Metropolitan Galleries High Point Enterprise Article HPE - A monumental business grows in High Point

Maxwell Taro, Director of operations at Metropolitan Galleries Inc. stands among the many bronze Fountains and Sculptures. The company sells. Metropolitan Galleries is located at 1006 West Green Dr. and was founded in 1993.

This article was written and published by the High Point Enterprise.

by: Guy Lucas – Enterprise Director

HIGH POINT

 

The most-popular bronze statues that Metropolitan Galleries sells are ones you might never find in its warehouse on W. Green Drive unless your timing is right. On a recent tour of the ware house, the timing was not right, as Director of Operations Max Taro explained. “As you can see, there are no deer back there right now,” he said. “When they come in, they fly out the door.” But the warehouse otherwise contains a bronze menagerie – lions, tigers, bears, herons, horses, squirrels, dragons, children, angels, even a 10-foot cherub, to name a few. On the day of the tour, an elk standing 8 or 10 feet high without its horns attached stood wrapped and crated in the back of the warehouse to be shipped West, there to be mounted atop a giant rock on an estate. 

 

Owner Cindy Bennett started the business with her first husband, the late Steven Bennett, while they were living in Atlanta. “I’ve always loved art, and I loved statuary,” she said. Their only office was their home. They rented warehouse space and drove a truck around the country to make deliveries, and they rented space at High Point Market in the Hamilton Market’s “temporaries” area.

 

In 1997 the Bennett’s moved to Greensboro and rented warehouse space on Ennis Street, right behind the building now housing Metropolitan. Soon after, the business had grown enough that they started hiring drivers and leasing trucks. If there has been a surprise in the 30 years since the business began, Bennett said, it’s the secret to her success: “People love statuary as much as I do!” Metropolitan occupies what would be an unassuming, even plain brick building if not for the dozen or so large statues surrounding its parking lot, which include a man on a chariot pulled by dolphins, a boy riding an ostrich, and a mermaid cradling a large fish.

 

Though Metropolitan is not a retail business open to the public, Taro and assistant Kat McAdoo said the statues out front regularly draw the curious, often families with young children, who buzz at the locked entry door and ask for a peek. Inside the entry is a smallish business office that looks just as unassuming as the brick outer walls. Everything changes at the door to the warehouse, McAdoo said. “What I tell people is that’s the door way to Narnia,” she said. “It’s very overwhelming.”
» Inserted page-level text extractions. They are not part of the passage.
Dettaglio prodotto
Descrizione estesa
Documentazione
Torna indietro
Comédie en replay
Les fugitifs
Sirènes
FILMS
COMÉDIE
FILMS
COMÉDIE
In fact Metropolitan boasts that it has the largest selection of bronze statues, fountains and accessories to be found, at least as far as anyone connected with the business knows. It typically sells more than 600 a year to clients across the country and as far away as South Korea.

 

Even after working for Metropolitan for four years, McAdoo finds that when she walks through the ware house, she often notices statues or fountains she had never seen before. And the selection keeps growing because every now and then some one wants a custom-made piece, and Metropolitan can make it – and duplicate it for anyone else. For instance, someone last year wanted a figure of Pan, the horned, goat-legged Greek god of the wild, that was different than had been found elsewhere. Now in the warehouse, there Pan sits, literally, his furry rear end perched on a stump, arms resting on his legs, holding his pan flute in’one hand while pensively gazing out upon the rest of the menagerie.

One of the largest custom piece that has been done is an enormous griffin that can be found at Grandover Resort atop a large stone pedestal in the roadway median at the entrance of Grandover Parkway on Groometown Road.
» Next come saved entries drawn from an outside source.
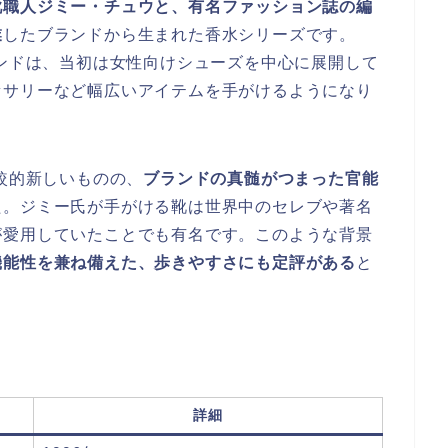
靴職人ジミー・チュウと、有名ファッション誌の編
業
したブランドから生まれた香水シリーズです。
ランドは、当初は女性向けシューズを中心に展開して
セサリーなど幅広いアイテムを手がけるようになり
比較的新しいものの、
ブランドの真髄がつまった官能
た。ジミー氏が手がける靴は世界中のセレブや著名
が愛用していたことでも有名です。このような背景
機能性を兼ね備えた、歩きやすさにも定評がある
と
。
詳細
SRB10126 Bronze Bear riding Tricycle Sculpture exclusively designed and produced by Metropolitan Galleries Inc SCALE WM

Taro contributed the idea for one recently added small piece: a bear riding a tricycle with a basket on the front. “I’d seen similar concepts, but they were small and concrete,” he said. “I thought, you know, I bet if we had that in bronze it would do very well!” Adding a new piece to the menagerie, or doing a custom piece, is no easy thing. First, an artist has to translate the concept into an image on paper. Then a clay sculpture is made. There are a lot of steps – to be precise – before a finished piece is ready. McAdoo said that is the thing about the business that still surprises her the most. “You don’t realize how much goes into the production of these pieces.” she said.